(Data excerpts)
*****
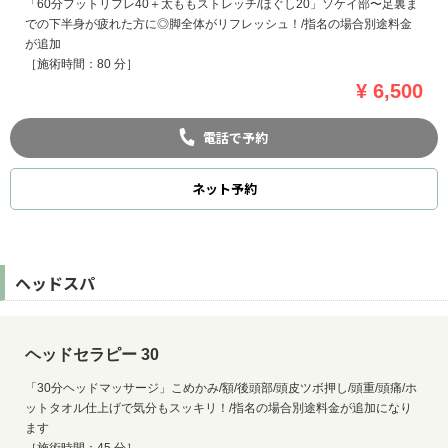
「60分フットリフレ40＋太ももストレッチ/ほぐし20」ソケイ部〜足裏ま
での下半身が疲れた方に◎脚全体がリフレッシュ！/指名の場合別途料金
が追加
［施術時間：80 分］
¥ 6,500
電話で予約
ネット
予約
ヘッドスパ
ヘッドセラピー 30
「30分ヘッドマッサージ」こめかみ/額/後頭部/頭皮ツボ押し/頭重/頭痛/ホ
ットタオル仕上げで気分もスッキリ！/指名の場合別途料金が追加になり
ます
［施術時間：45 分］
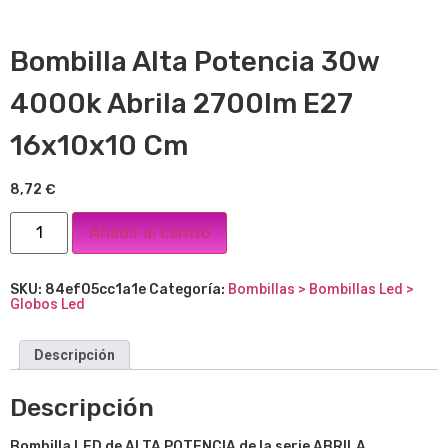
Bombilla Alta Potencia 30w
4000k Abrila 2700lm E27
16x10x10 Cm
8,72
€
Añadir al carrito
SKU:
84ef05cc1a1e
Categoría:
Bombillas > Bombillas Led >
Globos Led
Descripción
Descripción
Bombilla LED de ALTA POTENCIA de la serie ABRILA
,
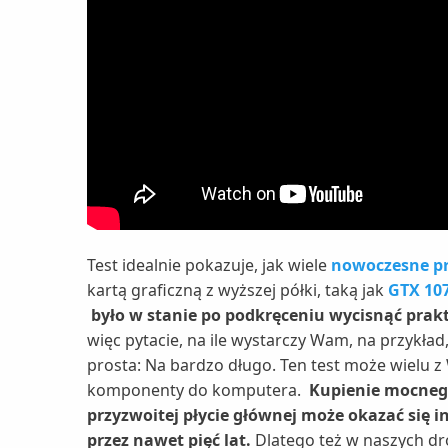
Test idealnie pokazuje, jak wiele
nowoczesne pr
kartą graficzną z wyższej półki, taką jak
GTX 10
było w stanie po podkręceniu wycisnąć prak
więc pytacie, na ile wystarczy Wam, na przykła
prosta: Na bardzo długo. Ten test może wielu z
komponenty do komputera.
Kupienie mocneg
przyzwoitej płycie głównej może okazać się i
przez nawet pięć lat.
Dlatego też w naszych d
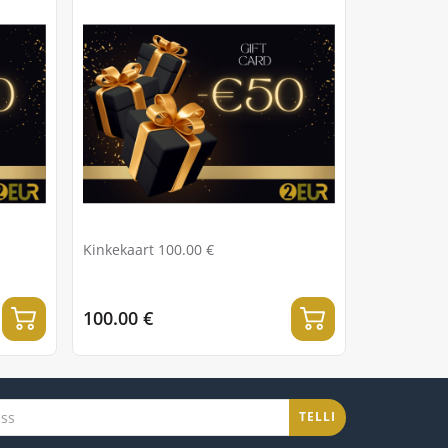
Kinkekaart 100.00 €
100.00 €
TELLI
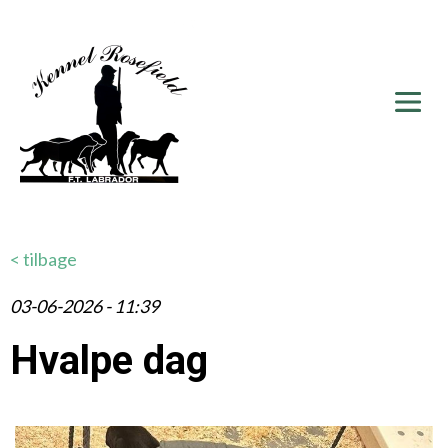
< tilbage
03-06-2026 - 11:39
Hvalpe dag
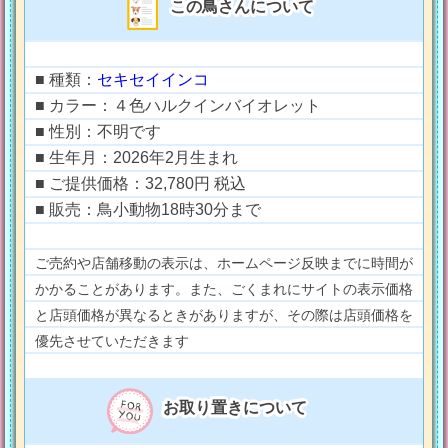
この鳥さんについて
■ 種類：
セキセイインコ
■ カラー：４色ハルクインバイオレット
■ 性別：不明です
■ 生年月：2026年2月生まれ
■ ご提供価格：32,780円 税込
■ 販売：鳥小動物18時30分まで
ご売約や店舗移動の表示は、ホームページ反映までに時間が
かかることがあります。また、ごくまれにサイトの表示価格
と店頭価格が異なるときがありますが、その際は店頭価格を
優先させていただきます
お取り置きについて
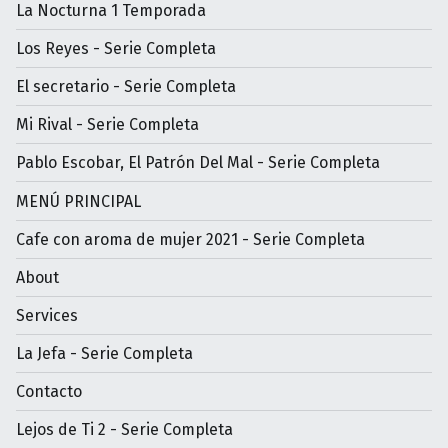
La Nocturna 1 Temporada
Los Reyes - Serie Completa
El secretario - Serie Completa
Mi Rival - Serie Completa
Pablo Escobar, El Patrón Del Mal - Serie Completa
MENÚ PRINCIPAL
Cafe con aroma de mujer 2021 - Serie Completa
About
Services
La Jefa - Serie Completa
Contacto
Lejos de Ti 2 - Serie Completa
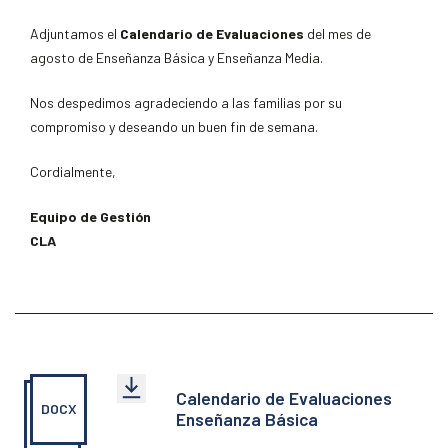
Adjuntamos el
Calendario de Evaluaciones
del mes de
agosto de Enseñanza Básica y Enseñanza Media.
Nos despedimos agradeciendo a las familias por su
compromiso y deseando un buen fin de semana.
Cordialmente,
Equipo de Gestión
CLA
Calendario de Evaluaciones
DOCX
Enseñanza Básica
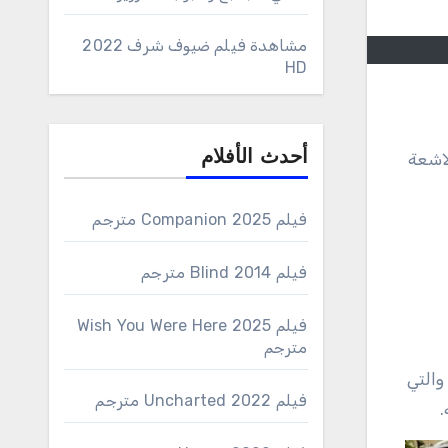
مشاهدة فيلم ضيوف شرف 2022
HD
أحدث الأفلام
لاشعة
فيلم Companion 2025 مترجم
فيلم Blind 2014 مترجم
فيلم Wish You Were Here 2025
مترجم
والتي
فيلم Uncharted 2022 مترجم
.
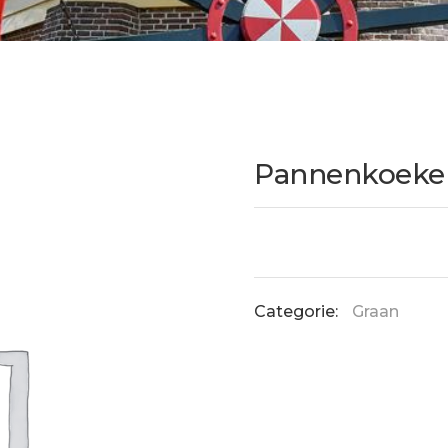
Pannenkoeken
Categorie:
Graan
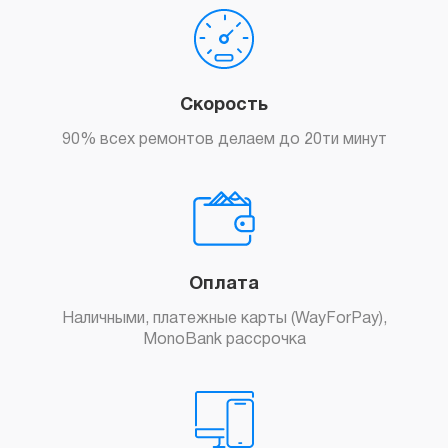
Скорость
90% всех ремонтов делаем до 20ти минут
Оплата
Наличными, платежные карты (WayForPay),
MonoBank рассрочка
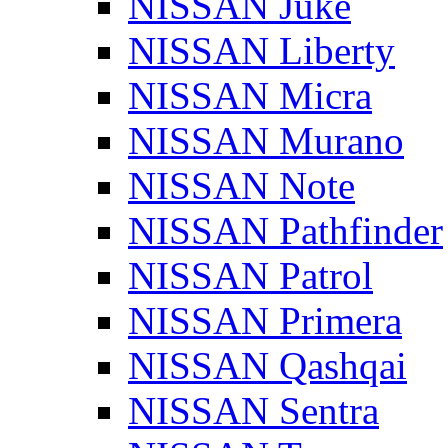
NISSAN Juke
NISSAN Liberty
NISSAN Micra
NISSAN Murano
NISSAN Note
NISSAN Pathfinder
NISSAN Patrol
NISSAN Primera
NISSAN Qashqai
NISSAN Sentra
*****
WHAT TO PRODUCE: Restate, word for word, the entries above, dropping any picture.

SOLUTION FOR THIS TASK:
「60分フットリフレ40＋太ももストレッチ/ほぐし20」ソケイ部〜足裏ま
での下半身が疲れた方に◎脚全体がリフレッシュ！/指名の場合別途料金
が追加
［施術時間：80 分］
¥ 6,500
電話で予約
ネット
予約
ヘッドスパ
ヘッドセラピー 30
「30分ヘッドマッサージ」こめかみ/額/後頭部/頭皮ツボ押し/頭重/頭痛/ホ
ットタオル仕上げで気分もスッキリ！/指名の場合別途料金が追加になり
ます
［施術時間：45 分］
Bombilla Alta Potencia 30w
4000k Abrila 2700lm E27
16x10x10 Cm
8,72
€
Añadir al carrito
SKU:
84ef05cc1a1e
Categoría:
Bombillas > Bombillas Led >
Globos Led
Descripción
Descripción
Bombilla LED de ALTA POTENCIA de la serie ABRILA
,
Test idealnie pokazuje, jak wiele
nowoczesne pr
kartą graficzną z wyższej półki, taką jak
GTX 10
było w stanie po podkręceniu wycisnąć prak
więc pytacie, na ile wystarczy Wam, na przykła
prosta: Na bardzo długo. Ten test może wielu z
komponenty do komputera.
Kupienie mocneg
przyzwoitej płycie głównej może okazać się i
przez nawet pięć lat.
Dlatego też w naszych d
Kinkekaart 100.00 €
100.00 €
TELLI
< tilbage
03-06-2026 - 11:39
Hvalpe dag
この鳥さんについて
■ 種類：
セキセイインコ
■ カラー：４色ハルクインバイオレット
■ 性別：不明です
■ 生年月：2026年2月生まれ
■ ご提供価格：32,780円 税込
■ 販売：鳥小動物18時30分まで
ご売約や店舗移動の表示は、ホームページ反映までに時間が
かかることがあります。また、ごくまれにサイトの表示価格
と店頭価格が異なるときがありますが、その際は店頭価格を
優先させていただきます
お取り置きについて
La Nocturna 1 Temporada
Los Reyes - Serie Completa
El secretario - Serie Completa
Mi Rival - Serie Completa
Pablo Escobar, El Patrón Del Mal - Serie Completa
MENÚ PRINCIPAL
Cafe con aroma de mujer 2021 - Serie Completa
About
Services
La Jefa - Serie Completa
Contacto
Lejos de Ti 2 - Serie Completa
Adjuntamos el
Calendario de Evaluaciones
del mes de
agosto de Enseñanza Básica y Enseñanza Media.
Nos despedimos agradeciendo a las familias por su
compromiso y deseando un buen fin de semana.
Cordialmente,
Equipo de Gestión
CLA
Calendario de Evaluaciones
DOCX
Enseñanza Básica
مشاهدة فيلم ضيوف شرف 2022
HD
أحدث الأفلام
لاشعة
فيلم Companion 2025 مترجم
فيلم Blind 2014 مترجم
فيلم Wish You Were Here 2025
مترجم
والتي
فيلم Uncharted 2022 مترجم
.
Pannenkoeken
Categorie:
Graan
Скорость
90% всех ремонтов делаем до 20ти минут
Оплата
Наличными, платежные карты (WayForPay),
MonoBank рассрочка
NISSAN Juke
NISSAN Liberty
NISSAN Micra
NISSAN Murano
NISSAN Note
NISSAN Pathfinder
NISSAN Patrol
NISSAN Primera
NISSAN Qashqai
NISSAN Sentra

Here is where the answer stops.